Depuis un an et ma première injection, je n’ai pas un seul jour de repos

Olivier Lamy ne demande finalement rien d’autre : informer (et, aussi, que le dénosumab cesse d’être prescrit préventivement à la suite d’un cancer du sein ou de la prostate). Il l’a obtenu en Suisse, où la notice a été modifiée et la communauté médicale alertée en 2016 et 2017. Les Etats-Unis, l’Australie, le Canada, le Brésil et le Japon ont suivi le mouvement. Pas l’Europe. C’est pourtant Amgen elle-même qui avait sollicité l’Agence européenne des médicaments (EMA). Celle-ci n’a pas accepté que la notice soit adaptée, estimant  » n’avoir aucune preuve « . Rare refus : ces quatre dernières années, seuls 13 ajouts de nouveaux risques ont été recalés… sur environ 2 500 dossiers. Dans Le Monde, l’EMA estime qu’il ne fallait pas encourager la stratégie commerciale de la firme et indirectement considérer le Prolia comme un traitement à vie.

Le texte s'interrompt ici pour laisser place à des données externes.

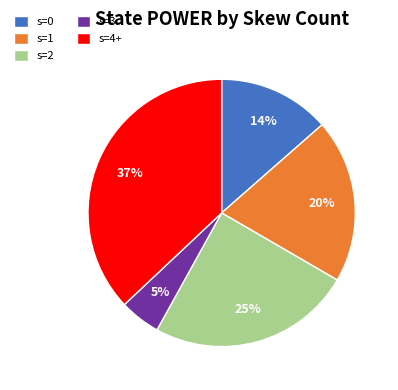

Is there any slice that represents more than half of the pie?

No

« Décevant et préoccupant »

Peut-être vaut-il mieux éviter le Prolia, tout court. Si les médecins belges interrogés y ont recours (pour autant que le calcul risque-bénéfice pour le patient soit positif), d’autres confrères jugent qu’il est préférable de ne pas dégainer le bloc d’ordonnances. La commission belge de remboursement des médicaments pense que le Prolia  » n’a pas de plus-value vis-à-vis des biphosphonates « . La revue française Prescrire, qui revendique son indépendance à l’égard de l’industrie, recommande de  » ne pas utiliser le dénosumab « , trop  » décevant  » quant aux preuves de son efficacité et  » préoccupant pour ce qui concerne les effets indésirables […] disproportionnés « . Le centre belge d’information pharmacothérapeutique est d’avis qu’un  » certain nombre d’effets indésirables restent des points d’attention  » et que  » le bénéfice absolu de tous les médicaments utilisés dans l’ostéoporose est limité. Dans la prévention des fractures, il faut insister sur des mesures non- médicamenteuses (entre autres l’activité physique, la prévention des chutes) « .

Cela coûterait moins cher à l’Inami. En 2016, le remboursement du Prolia s’est élevé à 32,04 millions, le 8e médicament le plus cher pour l’assurance obligatoire. En théorie. Car Amgen a conclu des compensations financières contractuelles avec les pouvoirs publics (dans le jargon, une  » convention article 81 « ). Des ristournes confidentielles, qui sont reversées annuellement à l’Inami.  » Un avantage évident pour l’assurance maladie « , pointe le KCE (centre fédéral d’expertise en soins de santé). Finalement, seuls les intérêts des patients sont les plus difficiles à défendre.